> TEXT PROVIDED:

It is unwise for anyone contemplating to rule this country to be so contemptuous of the Njelele Shrine, Mkwati, Chaminuka, Munhumutapa, Sekuru Kaguvi, Nehanda Nyakasikana, Mapondera, Lobengula, Mzilikazi or Changamire Dombo.

It is unwise and clear evidence of serious colonial indoctrination to pour scorn on these inspirational figures or to go as far as making crude jokes about them.

It only needs basic native intelligence for one to appreciate the fact that Zimbabwe did not become Zimbabwe by accident.

The land between the Limpopo and Zambezi is a revered land. Inyika inoyera ine vene vayo. Being a Christian does not entail desecrating something that defines you as a person and something that bestows an identity on oneself.

The spirit of Nehanda, which manifested in Charwe Nyakasikana is not a mythical figure. She was a human being who once bestrode this land, which we call Zimbabwe today.

Believed to have been born around 1862, Charwe was a major spiritual force that led African resistance to white colonial rule during the late 19th century in what is now Zimbabwe. She was a powerful Shona mhondoro.

> Entries taken from a collection:
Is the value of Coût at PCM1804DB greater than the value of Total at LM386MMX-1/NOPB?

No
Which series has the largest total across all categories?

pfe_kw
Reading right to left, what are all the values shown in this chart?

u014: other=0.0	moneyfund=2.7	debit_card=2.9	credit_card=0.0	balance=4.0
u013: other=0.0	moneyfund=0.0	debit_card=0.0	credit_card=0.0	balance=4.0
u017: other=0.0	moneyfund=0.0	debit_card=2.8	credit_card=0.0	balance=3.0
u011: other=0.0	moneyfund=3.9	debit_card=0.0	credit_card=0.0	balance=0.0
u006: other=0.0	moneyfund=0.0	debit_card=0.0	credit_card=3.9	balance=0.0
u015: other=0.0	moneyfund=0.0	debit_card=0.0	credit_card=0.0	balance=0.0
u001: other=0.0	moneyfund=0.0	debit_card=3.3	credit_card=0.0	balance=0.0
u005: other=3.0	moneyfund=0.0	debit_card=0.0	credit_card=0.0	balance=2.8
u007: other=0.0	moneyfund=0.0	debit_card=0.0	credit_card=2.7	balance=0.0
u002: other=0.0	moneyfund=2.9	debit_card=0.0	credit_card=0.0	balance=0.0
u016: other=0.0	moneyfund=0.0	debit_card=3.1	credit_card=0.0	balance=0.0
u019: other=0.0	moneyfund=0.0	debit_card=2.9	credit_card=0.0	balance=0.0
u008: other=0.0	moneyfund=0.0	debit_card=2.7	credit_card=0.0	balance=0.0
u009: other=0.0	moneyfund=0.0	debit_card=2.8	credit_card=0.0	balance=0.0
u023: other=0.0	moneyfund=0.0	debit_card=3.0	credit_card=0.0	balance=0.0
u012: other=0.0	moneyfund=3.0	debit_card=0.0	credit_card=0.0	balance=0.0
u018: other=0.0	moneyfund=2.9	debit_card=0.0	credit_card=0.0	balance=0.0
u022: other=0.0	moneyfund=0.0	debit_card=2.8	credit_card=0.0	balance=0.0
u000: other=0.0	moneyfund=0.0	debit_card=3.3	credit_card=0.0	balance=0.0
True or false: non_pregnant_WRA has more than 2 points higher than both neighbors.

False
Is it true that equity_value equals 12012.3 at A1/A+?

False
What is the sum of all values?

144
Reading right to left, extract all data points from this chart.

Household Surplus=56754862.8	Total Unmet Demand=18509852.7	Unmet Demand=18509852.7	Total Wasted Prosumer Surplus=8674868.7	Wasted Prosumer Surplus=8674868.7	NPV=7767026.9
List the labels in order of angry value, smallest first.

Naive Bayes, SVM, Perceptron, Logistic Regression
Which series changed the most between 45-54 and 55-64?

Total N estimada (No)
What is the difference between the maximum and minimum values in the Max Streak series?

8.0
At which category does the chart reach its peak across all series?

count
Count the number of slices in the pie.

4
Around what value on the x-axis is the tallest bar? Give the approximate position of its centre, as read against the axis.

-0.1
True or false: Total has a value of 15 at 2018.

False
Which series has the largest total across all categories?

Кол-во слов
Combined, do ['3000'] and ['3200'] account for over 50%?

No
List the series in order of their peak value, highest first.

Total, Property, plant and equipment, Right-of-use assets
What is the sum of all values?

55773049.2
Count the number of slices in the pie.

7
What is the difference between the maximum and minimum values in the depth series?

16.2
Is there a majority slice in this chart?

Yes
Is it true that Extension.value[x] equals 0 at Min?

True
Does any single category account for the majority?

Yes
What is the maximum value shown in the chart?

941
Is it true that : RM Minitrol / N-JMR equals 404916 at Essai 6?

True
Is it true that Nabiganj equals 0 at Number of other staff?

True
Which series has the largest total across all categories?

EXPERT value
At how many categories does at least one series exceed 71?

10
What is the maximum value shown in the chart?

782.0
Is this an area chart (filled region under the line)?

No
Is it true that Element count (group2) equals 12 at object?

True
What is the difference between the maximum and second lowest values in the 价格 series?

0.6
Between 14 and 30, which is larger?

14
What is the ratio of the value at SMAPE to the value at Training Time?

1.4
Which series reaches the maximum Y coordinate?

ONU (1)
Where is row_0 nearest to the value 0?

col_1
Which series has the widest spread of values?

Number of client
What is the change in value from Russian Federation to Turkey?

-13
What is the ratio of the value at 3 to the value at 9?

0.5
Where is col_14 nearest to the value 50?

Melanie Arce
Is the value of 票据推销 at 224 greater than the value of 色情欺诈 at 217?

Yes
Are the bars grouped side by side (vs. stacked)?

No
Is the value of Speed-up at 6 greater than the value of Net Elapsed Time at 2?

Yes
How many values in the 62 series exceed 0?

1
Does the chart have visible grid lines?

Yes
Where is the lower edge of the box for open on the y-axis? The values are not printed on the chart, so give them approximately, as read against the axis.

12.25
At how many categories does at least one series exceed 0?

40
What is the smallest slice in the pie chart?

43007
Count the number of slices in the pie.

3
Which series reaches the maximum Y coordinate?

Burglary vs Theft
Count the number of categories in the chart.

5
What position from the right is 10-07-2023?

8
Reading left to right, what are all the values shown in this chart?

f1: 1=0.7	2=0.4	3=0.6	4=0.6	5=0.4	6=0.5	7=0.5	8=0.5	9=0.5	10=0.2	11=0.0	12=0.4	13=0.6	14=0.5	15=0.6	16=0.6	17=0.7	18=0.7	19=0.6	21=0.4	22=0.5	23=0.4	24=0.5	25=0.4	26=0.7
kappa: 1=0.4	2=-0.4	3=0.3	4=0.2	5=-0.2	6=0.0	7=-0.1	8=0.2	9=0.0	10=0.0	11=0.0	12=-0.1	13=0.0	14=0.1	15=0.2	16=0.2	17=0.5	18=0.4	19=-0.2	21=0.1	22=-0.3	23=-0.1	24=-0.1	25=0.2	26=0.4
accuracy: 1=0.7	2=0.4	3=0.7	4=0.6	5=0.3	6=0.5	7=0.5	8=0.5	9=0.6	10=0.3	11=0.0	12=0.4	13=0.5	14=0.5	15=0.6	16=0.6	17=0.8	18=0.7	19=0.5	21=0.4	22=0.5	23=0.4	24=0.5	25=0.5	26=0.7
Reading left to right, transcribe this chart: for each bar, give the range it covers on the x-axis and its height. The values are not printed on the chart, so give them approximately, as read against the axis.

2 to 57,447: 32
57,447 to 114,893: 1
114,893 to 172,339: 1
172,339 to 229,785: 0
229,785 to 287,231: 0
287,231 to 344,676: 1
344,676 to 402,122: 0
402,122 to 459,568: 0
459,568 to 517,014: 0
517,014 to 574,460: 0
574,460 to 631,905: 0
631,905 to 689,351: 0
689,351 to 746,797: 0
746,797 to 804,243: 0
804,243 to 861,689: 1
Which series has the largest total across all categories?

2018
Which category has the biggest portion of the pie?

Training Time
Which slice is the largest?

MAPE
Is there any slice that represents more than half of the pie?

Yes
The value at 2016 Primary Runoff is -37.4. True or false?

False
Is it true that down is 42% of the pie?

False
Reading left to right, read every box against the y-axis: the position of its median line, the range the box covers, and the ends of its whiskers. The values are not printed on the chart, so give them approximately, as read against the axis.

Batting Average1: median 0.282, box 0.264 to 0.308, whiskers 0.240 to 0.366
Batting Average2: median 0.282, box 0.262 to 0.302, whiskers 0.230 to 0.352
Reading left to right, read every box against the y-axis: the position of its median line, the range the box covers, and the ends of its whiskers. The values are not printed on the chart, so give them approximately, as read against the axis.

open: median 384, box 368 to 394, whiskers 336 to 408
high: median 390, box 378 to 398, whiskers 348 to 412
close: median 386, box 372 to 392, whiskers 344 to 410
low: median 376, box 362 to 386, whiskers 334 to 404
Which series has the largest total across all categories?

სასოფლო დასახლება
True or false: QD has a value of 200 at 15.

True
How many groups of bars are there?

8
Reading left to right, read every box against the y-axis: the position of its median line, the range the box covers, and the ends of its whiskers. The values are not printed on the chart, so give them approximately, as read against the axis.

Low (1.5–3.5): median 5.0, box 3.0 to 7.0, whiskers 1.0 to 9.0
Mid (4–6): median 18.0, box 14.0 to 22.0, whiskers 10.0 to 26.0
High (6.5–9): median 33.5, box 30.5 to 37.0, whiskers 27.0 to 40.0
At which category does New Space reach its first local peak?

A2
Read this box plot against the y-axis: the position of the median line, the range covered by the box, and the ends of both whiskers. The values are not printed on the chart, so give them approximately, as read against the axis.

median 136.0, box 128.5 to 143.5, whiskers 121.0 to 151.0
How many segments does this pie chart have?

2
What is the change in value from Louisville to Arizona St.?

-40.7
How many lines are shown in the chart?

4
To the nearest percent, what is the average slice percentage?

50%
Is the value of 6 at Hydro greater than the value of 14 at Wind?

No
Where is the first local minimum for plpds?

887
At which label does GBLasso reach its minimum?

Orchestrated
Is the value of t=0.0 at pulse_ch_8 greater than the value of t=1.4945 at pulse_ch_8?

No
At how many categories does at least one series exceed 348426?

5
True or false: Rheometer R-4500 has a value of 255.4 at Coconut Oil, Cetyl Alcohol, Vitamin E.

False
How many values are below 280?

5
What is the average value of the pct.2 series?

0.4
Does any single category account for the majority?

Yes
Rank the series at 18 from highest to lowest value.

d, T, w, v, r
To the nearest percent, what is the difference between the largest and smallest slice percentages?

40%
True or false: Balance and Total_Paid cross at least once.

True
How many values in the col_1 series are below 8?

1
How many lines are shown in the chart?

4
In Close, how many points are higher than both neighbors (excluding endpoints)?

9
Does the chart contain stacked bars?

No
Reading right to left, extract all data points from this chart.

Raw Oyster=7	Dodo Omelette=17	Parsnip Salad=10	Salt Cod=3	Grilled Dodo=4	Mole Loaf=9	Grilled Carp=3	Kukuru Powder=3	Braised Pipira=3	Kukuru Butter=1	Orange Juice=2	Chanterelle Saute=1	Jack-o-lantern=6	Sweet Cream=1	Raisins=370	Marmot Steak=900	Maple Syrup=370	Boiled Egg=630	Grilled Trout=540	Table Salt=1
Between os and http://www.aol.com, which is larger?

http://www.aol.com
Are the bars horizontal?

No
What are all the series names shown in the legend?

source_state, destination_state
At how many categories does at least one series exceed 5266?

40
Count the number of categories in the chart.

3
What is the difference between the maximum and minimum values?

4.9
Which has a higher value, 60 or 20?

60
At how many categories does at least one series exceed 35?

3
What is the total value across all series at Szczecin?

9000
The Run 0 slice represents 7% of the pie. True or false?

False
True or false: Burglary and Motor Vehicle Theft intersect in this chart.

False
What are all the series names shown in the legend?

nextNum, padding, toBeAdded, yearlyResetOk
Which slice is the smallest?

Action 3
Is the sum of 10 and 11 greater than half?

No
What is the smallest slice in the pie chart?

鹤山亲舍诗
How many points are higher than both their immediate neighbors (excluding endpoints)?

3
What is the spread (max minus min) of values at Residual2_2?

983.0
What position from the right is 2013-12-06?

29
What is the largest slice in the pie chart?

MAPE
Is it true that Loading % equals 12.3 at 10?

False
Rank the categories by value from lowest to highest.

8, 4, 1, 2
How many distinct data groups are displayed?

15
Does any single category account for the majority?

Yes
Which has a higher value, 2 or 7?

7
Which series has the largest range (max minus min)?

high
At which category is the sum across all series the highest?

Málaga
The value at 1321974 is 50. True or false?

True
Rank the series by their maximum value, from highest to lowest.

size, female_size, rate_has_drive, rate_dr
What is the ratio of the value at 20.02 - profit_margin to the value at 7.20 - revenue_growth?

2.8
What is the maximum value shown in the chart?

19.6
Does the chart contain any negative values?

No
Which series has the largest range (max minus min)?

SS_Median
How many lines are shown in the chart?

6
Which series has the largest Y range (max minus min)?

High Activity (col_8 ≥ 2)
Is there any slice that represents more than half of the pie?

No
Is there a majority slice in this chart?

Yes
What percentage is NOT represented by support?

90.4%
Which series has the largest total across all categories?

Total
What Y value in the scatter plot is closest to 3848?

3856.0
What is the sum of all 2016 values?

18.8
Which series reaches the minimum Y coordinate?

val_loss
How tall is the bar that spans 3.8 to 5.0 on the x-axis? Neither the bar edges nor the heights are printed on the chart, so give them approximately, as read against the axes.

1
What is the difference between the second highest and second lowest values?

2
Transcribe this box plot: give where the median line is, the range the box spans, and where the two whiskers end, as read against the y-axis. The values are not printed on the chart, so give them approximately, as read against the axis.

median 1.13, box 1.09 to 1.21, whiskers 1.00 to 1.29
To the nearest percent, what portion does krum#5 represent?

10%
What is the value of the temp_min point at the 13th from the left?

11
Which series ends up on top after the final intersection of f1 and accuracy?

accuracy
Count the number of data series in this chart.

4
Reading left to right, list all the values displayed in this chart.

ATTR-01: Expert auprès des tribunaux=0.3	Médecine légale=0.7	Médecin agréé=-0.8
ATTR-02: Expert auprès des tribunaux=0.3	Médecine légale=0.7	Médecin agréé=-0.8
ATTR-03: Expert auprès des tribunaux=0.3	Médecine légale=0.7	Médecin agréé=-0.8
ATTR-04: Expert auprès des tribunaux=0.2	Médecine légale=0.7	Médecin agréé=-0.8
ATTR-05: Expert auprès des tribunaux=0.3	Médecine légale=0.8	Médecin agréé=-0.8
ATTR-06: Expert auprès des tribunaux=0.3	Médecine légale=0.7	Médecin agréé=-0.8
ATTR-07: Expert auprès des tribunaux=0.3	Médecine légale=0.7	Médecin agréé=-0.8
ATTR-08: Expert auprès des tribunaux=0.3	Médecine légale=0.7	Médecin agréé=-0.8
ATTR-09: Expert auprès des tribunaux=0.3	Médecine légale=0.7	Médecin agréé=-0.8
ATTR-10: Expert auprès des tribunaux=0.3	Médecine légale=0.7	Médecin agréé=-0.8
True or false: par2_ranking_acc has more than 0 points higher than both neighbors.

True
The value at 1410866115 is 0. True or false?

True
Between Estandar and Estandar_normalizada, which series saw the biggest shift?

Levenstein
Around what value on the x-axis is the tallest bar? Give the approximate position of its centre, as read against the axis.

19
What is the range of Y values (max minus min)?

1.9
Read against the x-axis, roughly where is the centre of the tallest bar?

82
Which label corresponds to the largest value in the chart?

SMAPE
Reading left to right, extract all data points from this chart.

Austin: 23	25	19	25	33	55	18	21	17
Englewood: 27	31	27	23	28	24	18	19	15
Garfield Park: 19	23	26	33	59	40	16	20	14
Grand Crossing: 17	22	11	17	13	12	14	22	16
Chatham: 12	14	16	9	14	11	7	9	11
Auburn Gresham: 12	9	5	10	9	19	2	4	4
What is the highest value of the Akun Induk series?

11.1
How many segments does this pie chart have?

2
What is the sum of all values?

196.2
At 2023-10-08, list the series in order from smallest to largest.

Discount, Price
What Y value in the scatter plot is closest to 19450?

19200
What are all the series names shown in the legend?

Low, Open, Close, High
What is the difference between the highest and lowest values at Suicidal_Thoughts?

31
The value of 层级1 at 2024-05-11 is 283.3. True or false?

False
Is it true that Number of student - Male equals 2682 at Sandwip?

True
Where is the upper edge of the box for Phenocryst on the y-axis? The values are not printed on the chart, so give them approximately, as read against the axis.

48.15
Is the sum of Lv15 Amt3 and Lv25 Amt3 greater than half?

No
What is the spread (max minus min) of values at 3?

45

> TASK 1:
Answer these questions using the passage on Zimbabwe's revered figures:
(a) Around what year is Charwe believed to have been born?
(b) Between which two rivers does the passage place the revered land?
(c) In whom did the spirit of Nehanda manifest?
> TASK 2: Transcribe the section of the passage on Zimbabwe's revered figures starting at "It is unwise for" and ending at "Zimbabwe by accident.".

> RESULT 1:
(a) Around 1862.
(b) The Limpopo and the Zambezi.
(c) Charwe Nyakasikana.

> RESULT 2:
It is unwise for anyone contemplating to rule this country to be so contemptuous of the Njelele Shrine, Mkwati, Chaminuka, Munhumutapa, Sekuru Kaguvi, Nehanda Nyakasikana, Mapondera, Lobengula, Mzilikazi or Changamire Dombo.

It is unwise and clear evidence of serious colonial indoctrination to pour scorn on these inspirational figures or to go as far as making crude jokes about them.

It only needs basic native intelligence for one to appreciate the fact that Zimbabwe did not become Zimbabwe by accident.